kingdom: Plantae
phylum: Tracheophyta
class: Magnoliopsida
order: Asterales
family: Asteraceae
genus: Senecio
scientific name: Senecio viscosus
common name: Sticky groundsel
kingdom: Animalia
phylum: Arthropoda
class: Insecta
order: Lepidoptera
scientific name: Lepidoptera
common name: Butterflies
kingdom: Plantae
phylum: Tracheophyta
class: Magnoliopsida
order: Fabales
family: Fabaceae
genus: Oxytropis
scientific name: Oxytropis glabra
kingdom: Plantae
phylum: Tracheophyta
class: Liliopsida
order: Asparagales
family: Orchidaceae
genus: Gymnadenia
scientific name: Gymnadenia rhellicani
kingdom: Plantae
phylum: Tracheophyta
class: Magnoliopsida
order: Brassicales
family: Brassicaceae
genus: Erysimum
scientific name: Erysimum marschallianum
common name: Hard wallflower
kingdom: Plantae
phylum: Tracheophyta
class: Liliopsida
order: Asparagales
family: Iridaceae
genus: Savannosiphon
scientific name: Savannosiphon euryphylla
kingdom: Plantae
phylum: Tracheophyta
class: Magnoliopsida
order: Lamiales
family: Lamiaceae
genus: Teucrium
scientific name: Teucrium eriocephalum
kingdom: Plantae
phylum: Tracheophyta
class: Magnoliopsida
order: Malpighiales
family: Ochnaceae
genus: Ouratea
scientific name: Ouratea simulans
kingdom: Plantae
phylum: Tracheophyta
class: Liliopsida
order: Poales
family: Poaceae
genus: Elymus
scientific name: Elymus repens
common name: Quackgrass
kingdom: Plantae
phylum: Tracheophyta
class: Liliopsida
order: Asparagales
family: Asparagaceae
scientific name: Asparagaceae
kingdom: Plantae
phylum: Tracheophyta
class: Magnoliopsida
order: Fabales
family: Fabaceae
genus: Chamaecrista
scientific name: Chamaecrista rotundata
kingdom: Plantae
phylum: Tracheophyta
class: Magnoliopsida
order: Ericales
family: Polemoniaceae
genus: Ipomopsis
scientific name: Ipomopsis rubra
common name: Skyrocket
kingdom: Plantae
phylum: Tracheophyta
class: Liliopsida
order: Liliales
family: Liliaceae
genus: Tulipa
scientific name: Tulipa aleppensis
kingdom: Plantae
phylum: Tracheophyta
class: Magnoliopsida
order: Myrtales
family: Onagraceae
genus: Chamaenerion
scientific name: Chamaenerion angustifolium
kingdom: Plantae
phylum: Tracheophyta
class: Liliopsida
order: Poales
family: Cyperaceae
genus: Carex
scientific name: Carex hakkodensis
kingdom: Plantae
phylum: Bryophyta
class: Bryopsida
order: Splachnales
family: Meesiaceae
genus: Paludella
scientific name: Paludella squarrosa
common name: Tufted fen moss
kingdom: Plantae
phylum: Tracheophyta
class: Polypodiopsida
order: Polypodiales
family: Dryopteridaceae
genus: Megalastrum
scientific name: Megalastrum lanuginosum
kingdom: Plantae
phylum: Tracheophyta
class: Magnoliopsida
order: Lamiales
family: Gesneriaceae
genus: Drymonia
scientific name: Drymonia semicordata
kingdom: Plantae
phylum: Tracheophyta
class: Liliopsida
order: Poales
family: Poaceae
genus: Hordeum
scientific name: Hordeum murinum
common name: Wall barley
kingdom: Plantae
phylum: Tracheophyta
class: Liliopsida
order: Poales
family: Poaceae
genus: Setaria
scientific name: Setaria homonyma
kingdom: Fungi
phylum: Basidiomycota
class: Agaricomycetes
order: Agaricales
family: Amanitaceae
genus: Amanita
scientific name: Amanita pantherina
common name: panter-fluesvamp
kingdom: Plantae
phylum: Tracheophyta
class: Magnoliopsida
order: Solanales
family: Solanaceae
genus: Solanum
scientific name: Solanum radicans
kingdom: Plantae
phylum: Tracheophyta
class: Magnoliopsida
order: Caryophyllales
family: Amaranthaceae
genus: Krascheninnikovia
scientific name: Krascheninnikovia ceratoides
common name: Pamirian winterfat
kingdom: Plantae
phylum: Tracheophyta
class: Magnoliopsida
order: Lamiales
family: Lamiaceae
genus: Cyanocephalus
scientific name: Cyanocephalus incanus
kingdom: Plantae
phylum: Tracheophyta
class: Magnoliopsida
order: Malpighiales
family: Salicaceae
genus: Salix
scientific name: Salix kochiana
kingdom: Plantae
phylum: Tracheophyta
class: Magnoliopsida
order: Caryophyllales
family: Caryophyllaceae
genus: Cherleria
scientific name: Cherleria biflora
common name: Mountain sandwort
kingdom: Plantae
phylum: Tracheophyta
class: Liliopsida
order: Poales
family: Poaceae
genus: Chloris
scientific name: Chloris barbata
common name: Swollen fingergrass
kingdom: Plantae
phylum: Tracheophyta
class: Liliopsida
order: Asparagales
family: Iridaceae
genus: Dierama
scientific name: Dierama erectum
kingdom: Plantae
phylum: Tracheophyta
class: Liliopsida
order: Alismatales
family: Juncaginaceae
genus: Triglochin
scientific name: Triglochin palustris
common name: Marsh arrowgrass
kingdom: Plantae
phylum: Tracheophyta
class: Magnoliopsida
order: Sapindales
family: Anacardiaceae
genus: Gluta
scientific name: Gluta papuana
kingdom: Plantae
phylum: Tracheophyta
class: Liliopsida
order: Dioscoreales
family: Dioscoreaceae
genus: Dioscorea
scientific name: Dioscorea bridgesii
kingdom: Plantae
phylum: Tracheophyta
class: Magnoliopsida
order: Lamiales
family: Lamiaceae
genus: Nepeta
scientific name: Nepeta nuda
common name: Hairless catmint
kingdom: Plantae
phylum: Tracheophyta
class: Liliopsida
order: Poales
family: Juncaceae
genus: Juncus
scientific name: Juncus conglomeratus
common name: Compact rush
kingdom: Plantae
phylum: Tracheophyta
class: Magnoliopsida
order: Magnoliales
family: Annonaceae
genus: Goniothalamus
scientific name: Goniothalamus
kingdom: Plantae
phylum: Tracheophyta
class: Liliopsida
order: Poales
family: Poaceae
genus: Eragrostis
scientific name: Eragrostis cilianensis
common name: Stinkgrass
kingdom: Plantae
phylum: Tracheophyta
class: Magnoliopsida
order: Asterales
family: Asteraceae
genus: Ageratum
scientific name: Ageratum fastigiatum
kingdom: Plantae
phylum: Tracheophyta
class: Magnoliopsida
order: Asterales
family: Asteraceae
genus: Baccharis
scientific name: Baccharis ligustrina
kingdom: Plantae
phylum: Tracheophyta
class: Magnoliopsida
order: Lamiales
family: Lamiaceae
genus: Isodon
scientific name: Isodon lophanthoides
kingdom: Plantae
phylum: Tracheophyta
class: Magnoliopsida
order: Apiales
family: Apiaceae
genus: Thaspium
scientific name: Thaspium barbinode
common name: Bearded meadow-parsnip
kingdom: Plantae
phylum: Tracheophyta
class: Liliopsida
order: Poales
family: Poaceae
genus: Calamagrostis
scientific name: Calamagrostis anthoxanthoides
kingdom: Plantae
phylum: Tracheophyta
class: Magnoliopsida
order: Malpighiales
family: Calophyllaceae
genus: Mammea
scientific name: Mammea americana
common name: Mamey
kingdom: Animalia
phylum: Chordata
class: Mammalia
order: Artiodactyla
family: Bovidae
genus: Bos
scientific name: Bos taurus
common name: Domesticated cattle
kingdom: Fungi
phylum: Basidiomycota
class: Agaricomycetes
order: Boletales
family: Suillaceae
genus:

══════════════════════════════

_Stated problem_.
Copy every one of the rows above word for word, line by line.

_Exercise result_.
kingdom: Plantae
phylum: Tracheophyta
class: Magnoliopsida
order: Asterales
family: Asteraceae
genus: Senecio
scientific name: Senecio viscosus
common name: Sticky groundsel
kingdom: Animalia
phylum: Arthropoda
class: Insecta
order: Lepidoptera
scientific name: Lepidoptera
common name: Butterflies
kingdom: Plantae
phylum: Tracheophyta
class: Magnoliopsida
order: Fabales
family: Fabaceae
genus: Oxytropis
scientific name: Oxytropis glabra
kingdom: Plantae
phylum: Tracheophyta
class: Liliopsida
order: Asparagales
family: Orchidaceae
genus: Gymnadenia
scientific name: Gymnadenia rhellicani
kingdom: Plantae
phylum: Tracheophyta
class: Magnoliopsida
order: Brassicales
family: Brassicaceae
genus: Erysimum
scientific name: Erysimum marschallianum
common name: Hard wallflower
kingdom: Plantae
phylum: Tracheophyta
class: Liliopsida
order: Asparagales
family: Iridaceae
genus: Savannosiphon
scientific name: Savannosiphon euryphylla
kingdom: Plantae
phylum: Tracheophyta
class: Magnoliopsida
order: Lamiales
family: Lamiaceae
genus: Teucrium
scientific name: Teucrium eriocephalum
kingdom: Plantae
phylum: Tracheophyta
class: Magnoliopsida
order: Malpighiales
family: Ochnaceae
genus: Ouratea
scientific name: Ouratea simulans
kingdom: Plantae
phylum: Tracheophyta
class: Liliopsida
order: Poales
family: Poaceae
genus: Elymus
scientific name: Elymus repens
common name: Quackgrass
kingdom: Plantae
phylum: Tracheophyta
class: Liliopsida
order: Asparagales
family: Asparagaceae
scientific name: Asparagaceae
kingdom: Plantae
phylum: Tracheophyta
class: Magnoliopsida
order: Fabales
family: Fabaceae
genus: Chamaecrista
scientific name: Chamaecrista rotundata
kingdom: Plantae
phylum: Tracheophyta
class: Magnoliopsida
order: Ericales
family: Polemoniaceae
genus: Ipomopsis
scientific name: Ipomopsis rubra
common name: Skyrocket
kingdom: Plantae
phylum: Tracheophyta
class: Liliopsida
order: Liliales
family: Liliaceae
genus: Tulipa
scientific name: Tulipa aleppensis
kingdom: Plantae
phylum: Tracheophyta
class: Magnoliopsida
order: Myrtales
family: Onagraceae
genus: Chamaenerion
scientific name: Chamaenerion angustifolium
kingdom: Plantae
phylum: Tracheophyta
class: Liliopsida
order: Poales
family: Cyperaceae
genus: Carex
scientific name: Carex hakkodensis
kingdom: Plantae
phylum: Bryophyta
class: Bryopsida
order: Splachnales
family: Meesiaceae
genus: Paludella
scientific name: Paludella squarrosa
common name: Tufted fen moss
kingdom: Plantae
phylum: Tracheophyta
class: Polypodiopsida
order: Polypodiales
family: Dryopteridaceae
genus: Megalastrum
scientific name: Megalastrum lanuginosum
kingdom: Plantae
phylum: Tracheophyta
class: Magnoliopsida
order: Lamiales
family: Gesneriaceae
genus: Drymonia
scientific name: Drymonia semicordata
kingdom: Plantae
phylum: Tracheophyta
class: Liliopsida
order: Poales
family: Poaceae
genus: Hordeum
scientific name: Hordeum murinum
common name: Wall barley
kingdom: Plantae
phylum: Tracheophyta
class: Liliopsida
order: Poales
family: Poaceae
genus: Setaria
scientific name: Setaria homonyma
kingdom: Fungi
phylum: Basidiomycota
class: Agaricomycetes
order: Agaricales
family: Amanitaceae
genus: Amanita
scientific name: Amanita pantherina
common name: panter-fluesvamp
kingdom: Plantae
phylum: Tracheophyta
class: Magnoliopsida
order: Solanales
family: Solanaceae
genus: Solanum
scientific name: Solanum radicans
kingdom: Plantae
phylum: Tracheophyta
class: Magnoliopsida
order: Caryophyllales
family: Amaranthaceae
genus: Krascheninnikovia
scientific name: Krascheninnikovia ceratoides
common name: Pamirian winterfat
kingdom: Plantae
phylum: Tracheophyta
class: Magnoliopsida
order: Lamiales
family: Lamiaceae
genus: Cyanocephalus
scientific name: Cyanocephalus incanus
kingdom: Plantae
phylum: Tracheophyta
class: Magnoliopsida
order: Malpighiales
family: Salicaceae
genus: Salix
scientific name: Salix kochiana
kingdom: Plantae
phylum: Tracheophyta
class: Magnoliopsida
order: Caryophyllales
family: Caryophyllaceae
genus: Cherleria
scientific name: Cherleria biflora
common name: Mountain sandwort
kingdom: Plantae
phylum: Tracheophyta
class: Liliopsida
order: Poales
family: Poaceae
genus: Chloris
scientific name: Chloris barbata
common name: Swollen fingergrass
kingdom: Plantae
phylum: Tracheophyta
class: Liliopsida
order: Asparagales
family: Iridaceae
genus: Dierama
scientific name: Dierama erectum
kingdom: Plantae
phylum: Tracheophyta
class: Liliopsida
order: Alismatales
family: Juncaginaceae
genus: Triglochin
scientific name: Triglochin palustris
common name: Marsh arrowgrass
kingdom: Plantae
phylum: Tracheophyta
class: Magnoliopsida
order: Sapindales
family: Anacardiaceae
genus: Gluta
scientific name: Gluta papuana
kingdom: Plantae
phylum: Tracheophyta
class: Liliopsida
order: Dioscoreales
family: Dioscoreaceae
genus: Dioscorea
scientific name: Dioscorea bridgesii
kingdom: Plantae
phylum: Tracheophyta
class: Magnoliopsida
order: Lamiales
family: Lamiaceae
genus: Nepeta
scientific name: Nepeta nuda
common name: Hairless catmint
kingdom: Plantae
phylum: Tracheophyta
class: Liliopsida
order: Poales
family: Juncaceae
genus: Juncus
scientific name: Juncus conglomeratus
common name: Compact rush
kingdom: Plantae
phylum: Tracheophyta
class: Magnoliopsida
order: Magnoliales
family: Annonaceae
genus: Goniothalamus
scientific name: Goniothalamus
kingdom: Plantae
phylum: Tracheophyta
class: Liliopsida
order: Poales
family: Poaceae
genus: Eragrostis
scientific name: Eragrostis cilianensis
common name: Stinkgrass
kingdom: Plantae
phylum: Tracheophyta
class: Magnoliopsida
order: Asterales
family: Asteraceae
genus: Ageratum
scientific name: Ageratum fastigiatum
kingdom: Plantae
phylum: Tracheophyta
class: Magnoliopsida
order: Asterales
family: Asteraceae
genus: Baccharis
scientific name: Baccharis ligustrina
kingdom: Plantae
phylum: Tracheophyta
class: Magnoliopsida
order: Lamiales
family: Lamiaceae
genus: Isodon
scientific name: Isodon lophanthoides
kingdom: Plantae
phylum: Tracheophyta
class: Magnoliopsida
order: Apiales
family: Apiaceae
genus: Thaspium
scientific name: Thaspium barbinode
common name: Bearded meadow-parsnip
kingdom: Plantae
phylum: Tracheophyta
class: Liliopsida
order: Poales
family: Poaceae
genus: Calamagrostis
scientific name: Calamagrostis anthoxanthoides
kingdom: Plantae
phylum: Tracheophyta
class: Magnoliopsida
order: Malpighiales
family: Calophyllaceae
genus: Mammea
scientific name: Mammea americana
common name: Mamey
kingdom: Animalia
phylum: Chordata
class: Mammalia
order: Artiodactyla
family: Bovidae
genus: Bos
scientific name: Bos taurus
common name: Domesticated cattle
kingdom: Fungi
phylum: Basidiomycota
class: Agaricomycetes
order: Boletales
family: Suillaceae
genus:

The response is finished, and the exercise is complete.